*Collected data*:
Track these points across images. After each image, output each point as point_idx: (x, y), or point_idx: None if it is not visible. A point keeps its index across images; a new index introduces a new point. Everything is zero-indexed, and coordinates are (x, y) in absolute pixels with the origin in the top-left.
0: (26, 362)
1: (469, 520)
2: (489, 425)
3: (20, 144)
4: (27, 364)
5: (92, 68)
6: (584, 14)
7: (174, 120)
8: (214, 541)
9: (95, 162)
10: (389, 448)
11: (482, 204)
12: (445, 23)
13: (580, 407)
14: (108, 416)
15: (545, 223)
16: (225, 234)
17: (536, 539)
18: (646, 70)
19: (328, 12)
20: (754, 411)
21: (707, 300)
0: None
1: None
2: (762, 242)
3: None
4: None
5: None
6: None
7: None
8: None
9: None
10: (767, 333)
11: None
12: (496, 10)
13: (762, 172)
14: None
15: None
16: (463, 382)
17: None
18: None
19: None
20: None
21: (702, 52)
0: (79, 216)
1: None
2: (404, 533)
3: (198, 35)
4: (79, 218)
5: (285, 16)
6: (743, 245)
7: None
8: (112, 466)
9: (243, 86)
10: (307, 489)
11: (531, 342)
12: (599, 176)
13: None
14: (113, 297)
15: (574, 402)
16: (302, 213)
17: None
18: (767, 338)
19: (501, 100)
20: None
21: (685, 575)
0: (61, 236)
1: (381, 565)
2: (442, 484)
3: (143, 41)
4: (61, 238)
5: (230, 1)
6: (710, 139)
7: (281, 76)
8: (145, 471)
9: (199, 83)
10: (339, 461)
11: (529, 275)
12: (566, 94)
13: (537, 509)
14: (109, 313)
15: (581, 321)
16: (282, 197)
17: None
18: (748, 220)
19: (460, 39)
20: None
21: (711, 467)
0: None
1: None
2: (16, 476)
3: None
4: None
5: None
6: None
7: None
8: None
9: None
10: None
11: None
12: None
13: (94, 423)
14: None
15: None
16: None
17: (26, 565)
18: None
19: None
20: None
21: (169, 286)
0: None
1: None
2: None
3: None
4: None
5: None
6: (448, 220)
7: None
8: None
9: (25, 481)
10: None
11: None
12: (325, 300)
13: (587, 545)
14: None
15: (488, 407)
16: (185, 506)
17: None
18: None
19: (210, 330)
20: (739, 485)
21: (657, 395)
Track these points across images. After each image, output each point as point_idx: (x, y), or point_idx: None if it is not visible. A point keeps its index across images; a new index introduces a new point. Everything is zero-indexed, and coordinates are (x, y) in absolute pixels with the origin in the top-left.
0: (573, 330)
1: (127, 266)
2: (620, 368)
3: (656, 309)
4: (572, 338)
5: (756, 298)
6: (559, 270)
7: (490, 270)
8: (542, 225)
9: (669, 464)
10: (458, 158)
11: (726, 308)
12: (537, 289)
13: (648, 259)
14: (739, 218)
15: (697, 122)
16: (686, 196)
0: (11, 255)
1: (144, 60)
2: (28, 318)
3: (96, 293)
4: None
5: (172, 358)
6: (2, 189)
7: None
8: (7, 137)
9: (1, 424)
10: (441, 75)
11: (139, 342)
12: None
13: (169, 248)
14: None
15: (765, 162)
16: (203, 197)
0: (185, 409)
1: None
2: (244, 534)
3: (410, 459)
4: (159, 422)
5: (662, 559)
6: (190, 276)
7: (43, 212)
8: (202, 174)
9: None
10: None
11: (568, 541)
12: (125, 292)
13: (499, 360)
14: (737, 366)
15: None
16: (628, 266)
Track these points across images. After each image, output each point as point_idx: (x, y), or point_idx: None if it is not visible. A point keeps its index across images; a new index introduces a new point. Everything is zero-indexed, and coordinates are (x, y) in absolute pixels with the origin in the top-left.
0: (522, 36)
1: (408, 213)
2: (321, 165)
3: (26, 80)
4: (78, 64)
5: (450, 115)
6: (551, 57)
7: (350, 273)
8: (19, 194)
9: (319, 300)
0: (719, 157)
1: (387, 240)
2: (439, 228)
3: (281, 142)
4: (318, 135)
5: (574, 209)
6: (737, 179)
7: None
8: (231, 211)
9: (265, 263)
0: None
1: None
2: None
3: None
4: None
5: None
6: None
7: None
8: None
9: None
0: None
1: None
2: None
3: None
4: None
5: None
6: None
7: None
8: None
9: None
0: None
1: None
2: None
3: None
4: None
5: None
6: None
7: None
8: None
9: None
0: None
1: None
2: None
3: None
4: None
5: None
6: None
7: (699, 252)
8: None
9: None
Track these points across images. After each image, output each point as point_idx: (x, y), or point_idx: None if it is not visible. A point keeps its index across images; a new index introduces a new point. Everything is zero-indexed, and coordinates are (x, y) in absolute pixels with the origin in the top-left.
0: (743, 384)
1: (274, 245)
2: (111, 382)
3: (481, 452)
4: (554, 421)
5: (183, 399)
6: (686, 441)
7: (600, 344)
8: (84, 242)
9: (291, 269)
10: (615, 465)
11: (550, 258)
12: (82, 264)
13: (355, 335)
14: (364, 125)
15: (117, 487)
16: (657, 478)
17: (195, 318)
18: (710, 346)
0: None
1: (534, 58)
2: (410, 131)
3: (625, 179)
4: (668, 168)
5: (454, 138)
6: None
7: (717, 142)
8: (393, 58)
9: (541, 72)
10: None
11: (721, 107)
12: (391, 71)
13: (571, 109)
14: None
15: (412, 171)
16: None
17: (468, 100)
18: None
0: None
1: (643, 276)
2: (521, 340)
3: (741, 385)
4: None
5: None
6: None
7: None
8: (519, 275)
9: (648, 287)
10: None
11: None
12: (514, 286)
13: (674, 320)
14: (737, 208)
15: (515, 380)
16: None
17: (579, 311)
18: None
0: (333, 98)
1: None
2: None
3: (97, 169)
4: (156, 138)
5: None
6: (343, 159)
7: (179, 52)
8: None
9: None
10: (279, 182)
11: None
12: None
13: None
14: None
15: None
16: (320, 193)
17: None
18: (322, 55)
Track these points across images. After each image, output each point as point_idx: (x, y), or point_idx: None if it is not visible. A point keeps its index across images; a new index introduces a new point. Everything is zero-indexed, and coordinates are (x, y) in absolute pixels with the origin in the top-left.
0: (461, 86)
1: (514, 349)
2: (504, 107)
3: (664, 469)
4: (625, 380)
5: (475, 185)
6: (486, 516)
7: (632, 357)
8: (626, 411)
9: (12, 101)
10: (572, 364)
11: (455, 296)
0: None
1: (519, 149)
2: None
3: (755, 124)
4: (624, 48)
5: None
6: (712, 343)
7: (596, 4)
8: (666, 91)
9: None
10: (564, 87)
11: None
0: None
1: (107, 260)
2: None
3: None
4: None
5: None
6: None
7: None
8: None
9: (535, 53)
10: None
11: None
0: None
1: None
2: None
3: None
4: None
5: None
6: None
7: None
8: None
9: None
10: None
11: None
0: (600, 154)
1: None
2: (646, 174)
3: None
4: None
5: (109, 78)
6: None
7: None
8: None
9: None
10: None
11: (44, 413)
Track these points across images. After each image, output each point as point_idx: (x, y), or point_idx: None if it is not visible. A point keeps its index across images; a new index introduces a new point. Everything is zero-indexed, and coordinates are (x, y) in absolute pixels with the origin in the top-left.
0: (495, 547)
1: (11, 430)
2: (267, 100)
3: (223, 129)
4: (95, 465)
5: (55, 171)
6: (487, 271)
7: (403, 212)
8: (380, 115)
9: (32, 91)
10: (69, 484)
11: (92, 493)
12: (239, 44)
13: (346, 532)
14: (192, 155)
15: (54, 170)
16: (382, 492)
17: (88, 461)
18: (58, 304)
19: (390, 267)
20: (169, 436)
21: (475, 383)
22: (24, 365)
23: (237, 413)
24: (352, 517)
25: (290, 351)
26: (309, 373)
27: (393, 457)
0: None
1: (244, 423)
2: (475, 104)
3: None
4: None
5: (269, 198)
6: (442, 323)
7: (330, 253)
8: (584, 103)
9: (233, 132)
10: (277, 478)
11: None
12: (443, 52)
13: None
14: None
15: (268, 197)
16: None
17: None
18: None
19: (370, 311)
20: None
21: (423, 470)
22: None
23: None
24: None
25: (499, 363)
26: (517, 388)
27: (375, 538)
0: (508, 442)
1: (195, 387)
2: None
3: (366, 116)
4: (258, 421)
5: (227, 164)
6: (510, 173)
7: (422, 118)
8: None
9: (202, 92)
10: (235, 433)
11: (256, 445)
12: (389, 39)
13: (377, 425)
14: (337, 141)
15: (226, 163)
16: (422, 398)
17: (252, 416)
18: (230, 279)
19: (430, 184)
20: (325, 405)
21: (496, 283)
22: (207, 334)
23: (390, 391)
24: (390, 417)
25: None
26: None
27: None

*Written exercise*:
Rewrite the stretch from the start of the data through the line containing "9: (243, 86)", changing "absolute pixels" to "whole pixels" and keeping everything else the same.

*The response*:
Track these points across images. After each image, output each point as point_idx: (x, y), or point_idx: None if it is not visible. A point keeps its index across images; a new index introduces a new point. Everything is zero-indexed, and coordinates are (x, y) in whole pixels with the origin in the top-left.
0: (26, 362)
1: (469, 520)
2: (489, 425)
3: (20, 144)
4: (27, 364)
5: (92, 68)
6: (584, 14)
7: (174, 120)
8: (214, 541)
9: (95, 162)
10: (389, 448)
11: (482, 204)
12: (445, 23)
13: (580, 407)
14: (108, 416)
15: (545, 223)
16: (225, 234)
17: (536, 539)
18: (646, 70)
19: (328, 12)
20: (754, 411)
21: (707, 300)
0: None
1: None
2: (762, 242)
3: None
4: None
5: None
6: None
7: None
8: None
9: None
10: (767, 333)
11: None
12: (496, 10)
13: (762, 172)
14: None
15: None
16: (463, 382)
17: None
18: None
19: None
20: None
21: (702, 52)
0: (79, 216)
1: None
2: (404, 533)
3: (198, 35)
4: (79, 218)
5: (285, 16)
6: (743, 245)
7: None
8: (112, 466)
9: (243, 86)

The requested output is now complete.